New Lead in the 1968 Disappearance of 8-Year-Old David Adams

Denise Grollmus at our sister site True Crime Report has details of a new lead in the 1968 disappearance of 8-year-old David Adams.

"It was May 3, 1968 when David Adams vanished. The 8-year-old was walking home from a friend's house in Issaquah when he disappeared. As soon as his parents reported David missing, authorities began a massive search."

"A thousand volunteers and a dozen tracking dogs combed the woods surrounding Issaquah, which had a population of no more than 4,000 at the time. Marine helicopters used infrared technology, hoping to track his body. But nothing ever turned up -- not a single clue or a shred of evidence. Police assumed he'd fallen down a mine shaft or was attacked by a cougar. No one ever suspected any foul play.

Now, 41 years later, police say they have a new lead in the boy's disappearance.

On April 6, the King County Sheriff's Department announced the creation of a new cold case unit that would be examining 193 homicide and missing person's cases dating back as far as 1942. David's file was among them.

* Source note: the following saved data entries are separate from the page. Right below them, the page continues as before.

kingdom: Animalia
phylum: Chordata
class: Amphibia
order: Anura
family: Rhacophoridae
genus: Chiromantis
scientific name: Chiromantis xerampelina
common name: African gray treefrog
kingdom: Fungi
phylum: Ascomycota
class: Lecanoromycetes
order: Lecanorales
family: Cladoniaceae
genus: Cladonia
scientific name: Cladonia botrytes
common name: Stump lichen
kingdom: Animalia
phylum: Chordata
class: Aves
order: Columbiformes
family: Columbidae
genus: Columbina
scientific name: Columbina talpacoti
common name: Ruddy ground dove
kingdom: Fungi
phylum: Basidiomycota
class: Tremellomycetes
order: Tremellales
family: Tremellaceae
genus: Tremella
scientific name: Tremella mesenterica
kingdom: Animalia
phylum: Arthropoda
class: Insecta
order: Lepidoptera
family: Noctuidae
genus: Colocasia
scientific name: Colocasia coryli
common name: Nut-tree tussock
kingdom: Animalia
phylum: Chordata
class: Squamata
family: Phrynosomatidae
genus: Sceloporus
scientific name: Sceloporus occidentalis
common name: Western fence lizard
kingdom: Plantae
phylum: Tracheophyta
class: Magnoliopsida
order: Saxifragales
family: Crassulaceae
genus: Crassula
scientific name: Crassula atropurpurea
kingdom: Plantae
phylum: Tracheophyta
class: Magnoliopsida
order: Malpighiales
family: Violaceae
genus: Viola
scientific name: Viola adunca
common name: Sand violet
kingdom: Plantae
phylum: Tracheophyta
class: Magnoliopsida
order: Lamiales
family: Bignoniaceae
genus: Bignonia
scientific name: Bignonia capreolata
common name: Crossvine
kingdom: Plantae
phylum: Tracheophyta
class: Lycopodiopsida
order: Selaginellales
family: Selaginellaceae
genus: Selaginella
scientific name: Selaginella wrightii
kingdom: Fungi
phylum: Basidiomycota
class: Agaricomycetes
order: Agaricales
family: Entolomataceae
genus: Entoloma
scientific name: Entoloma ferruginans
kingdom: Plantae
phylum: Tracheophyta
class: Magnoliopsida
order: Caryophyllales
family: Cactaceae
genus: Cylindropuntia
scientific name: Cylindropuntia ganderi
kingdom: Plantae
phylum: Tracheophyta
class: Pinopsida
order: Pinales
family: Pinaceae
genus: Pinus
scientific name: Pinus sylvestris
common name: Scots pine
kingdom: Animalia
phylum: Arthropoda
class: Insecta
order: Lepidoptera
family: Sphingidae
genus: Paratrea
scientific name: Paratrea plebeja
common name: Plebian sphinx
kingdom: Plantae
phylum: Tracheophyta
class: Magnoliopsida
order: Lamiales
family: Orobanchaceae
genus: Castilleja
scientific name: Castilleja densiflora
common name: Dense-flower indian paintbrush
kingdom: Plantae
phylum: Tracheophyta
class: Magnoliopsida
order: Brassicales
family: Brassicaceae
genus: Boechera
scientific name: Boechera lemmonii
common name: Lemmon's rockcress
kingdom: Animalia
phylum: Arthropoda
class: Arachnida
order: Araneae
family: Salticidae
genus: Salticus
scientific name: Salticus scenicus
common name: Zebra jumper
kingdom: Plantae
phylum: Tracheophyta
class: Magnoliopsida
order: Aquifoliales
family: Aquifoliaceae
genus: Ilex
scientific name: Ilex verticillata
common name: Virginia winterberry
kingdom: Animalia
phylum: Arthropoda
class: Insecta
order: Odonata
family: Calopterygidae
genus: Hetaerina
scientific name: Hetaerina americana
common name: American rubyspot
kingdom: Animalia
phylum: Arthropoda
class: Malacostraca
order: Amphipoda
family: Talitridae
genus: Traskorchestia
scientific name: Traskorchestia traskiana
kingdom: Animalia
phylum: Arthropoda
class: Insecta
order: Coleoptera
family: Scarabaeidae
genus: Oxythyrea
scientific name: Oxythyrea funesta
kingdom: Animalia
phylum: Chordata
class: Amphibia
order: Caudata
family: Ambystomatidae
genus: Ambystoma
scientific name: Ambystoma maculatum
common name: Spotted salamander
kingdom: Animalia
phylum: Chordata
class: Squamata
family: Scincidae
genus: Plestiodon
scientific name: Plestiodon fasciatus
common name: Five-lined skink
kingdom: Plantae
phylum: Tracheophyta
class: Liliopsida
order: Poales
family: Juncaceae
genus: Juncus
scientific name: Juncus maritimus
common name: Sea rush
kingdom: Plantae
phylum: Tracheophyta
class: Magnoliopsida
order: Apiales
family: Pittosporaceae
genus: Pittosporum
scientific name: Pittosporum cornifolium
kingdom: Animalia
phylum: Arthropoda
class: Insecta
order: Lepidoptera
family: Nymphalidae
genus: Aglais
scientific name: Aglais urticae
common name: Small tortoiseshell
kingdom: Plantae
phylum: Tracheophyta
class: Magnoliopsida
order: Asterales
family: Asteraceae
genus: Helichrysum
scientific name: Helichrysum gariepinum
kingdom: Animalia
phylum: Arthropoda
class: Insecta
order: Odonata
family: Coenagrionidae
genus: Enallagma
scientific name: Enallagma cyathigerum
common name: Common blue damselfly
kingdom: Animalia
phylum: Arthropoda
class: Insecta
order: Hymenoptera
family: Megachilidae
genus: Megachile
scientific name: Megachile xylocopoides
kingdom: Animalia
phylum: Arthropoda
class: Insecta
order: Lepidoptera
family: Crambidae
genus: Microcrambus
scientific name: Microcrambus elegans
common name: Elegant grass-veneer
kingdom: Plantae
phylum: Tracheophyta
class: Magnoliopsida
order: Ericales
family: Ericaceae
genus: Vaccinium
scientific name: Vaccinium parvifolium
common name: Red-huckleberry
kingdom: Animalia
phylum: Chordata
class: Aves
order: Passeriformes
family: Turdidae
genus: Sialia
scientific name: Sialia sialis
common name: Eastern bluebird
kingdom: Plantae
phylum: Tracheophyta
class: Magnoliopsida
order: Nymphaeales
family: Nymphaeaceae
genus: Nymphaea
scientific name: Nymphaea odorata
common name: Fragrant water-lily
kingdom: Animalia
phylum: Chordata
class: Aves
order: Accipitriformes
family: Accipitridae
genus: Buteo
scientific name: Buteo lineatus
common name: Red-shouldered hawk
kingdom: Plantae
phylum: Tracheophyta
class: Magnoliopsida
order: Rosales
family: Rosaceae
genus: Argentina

Less than a year after reopening the case, investigators determined that he probably wasn't dragged off by a mountain lion. He was most likely abducted.

Detective Scott Tompkins followed up on an old tip that pointed to the boy's neighbor as a person of interest. Original police reports put the man, who was 20-years-old at the time, in the same area as David just minutes before he disappeared. Tracking dogs did catch David's scent up to the man's house, but a body was never found.

Earlier this year, Tompkins had the telephone records of that man subpoenaed. Apparently, the man -- whose name has not yet been released because there are no charges yet -- was trying to steer potential witnesses away from authorities. The suspect -- now 61-years-old and still living in the area -- may have also been talking with someone about his connection to boy's disappearance.

David's mother, Ann Adams, still gets choked up when she talks about the day her son went missing. She also says she never believed that his disappearance was an accident.

As police continue to interview more witnesses, her hunch may be proven right."